Synthesis, evaluation, and computational chemistry of novel selenenyl sulfides as 3C protease inhibitors with strong cell-based antiviral activity

Abstract

The 3C protease (3Cpro) is an important enzyme for developing therapeutic medicines against some severe viral infections. In order to discover new classes of antiviral agents, 42 novel selenenyl sulfides were prepared and characterized by 1H NMR, 13C NMR, 77Se NMR and HRMS. The target compounds demonstrated promising inhibitions against 3Cpro from either enterovirus 71 (EV71) or coxsackievirus B3 (CVB3), as well as desirable cell-based antiviral activity against these viruses.

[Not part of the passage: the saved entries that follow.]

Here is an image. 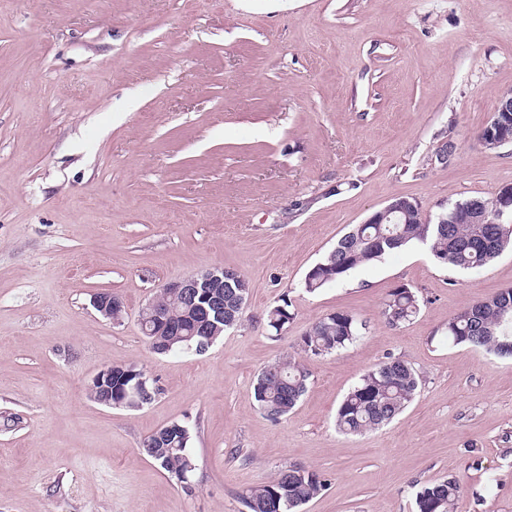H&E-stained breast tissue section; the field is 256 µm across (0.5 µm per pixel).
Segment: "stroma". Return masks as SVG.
<instances>
[{
    "instance_id": "obj_1",
    "label": "stroma",
    "mask_w": 512,
    "mask_h": 512,
    "mask_svg": "<svg viewBox=\"0 0 512 512\" xmlns=\"http://www.w3.org/2000/svg\"><path fill=\"white\" fill-rule=\"evenodd\" d=\"M511 90L512 0H0V512H248L244 494L290 466L326 481L301 512H415L451 476L452 512H512V358L446 339L512 288V252L469 272L414 245L303 288L392 198L433 217L512 185V145L478 139ZM217 268L250 282L241 326L200 355L152 353L142 307ZM401 285L419 311L392 326ZM102 292L120 322L95 310ZM339 310L359 339L306 356ZM391 357L417 372L414 399L338 432L344 396ZM288 358L307 391L275 421L252 386ZM130 363L151 403L90 398L97 372ZM175 421L197 462L187 489L142 451ZM419 311V299L412 288L402 285L394 288L385 303L383 315L392 326L410 320Z\"/></svg>"
}]
</instances>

Among them, 11f displayed the most potent IC50 value of 0.28 ± 0.05 μM against EV71-3Cpro, and the strongest IC50 value of 0.72 ± 0.15 μM against CVB3, with a selectivity index of 51.5 against Hela cell, superior to the control drug rupintrivir. In addition, molecular docking was undertaken to predict a possible binding mode for compound 11f, and a comparative molecular field analysis (CoMFA) model was subsequently generated to understand the structure-activity relationships. Overall, the present research has provided some new insights to design a distinct family of antiviral compounds.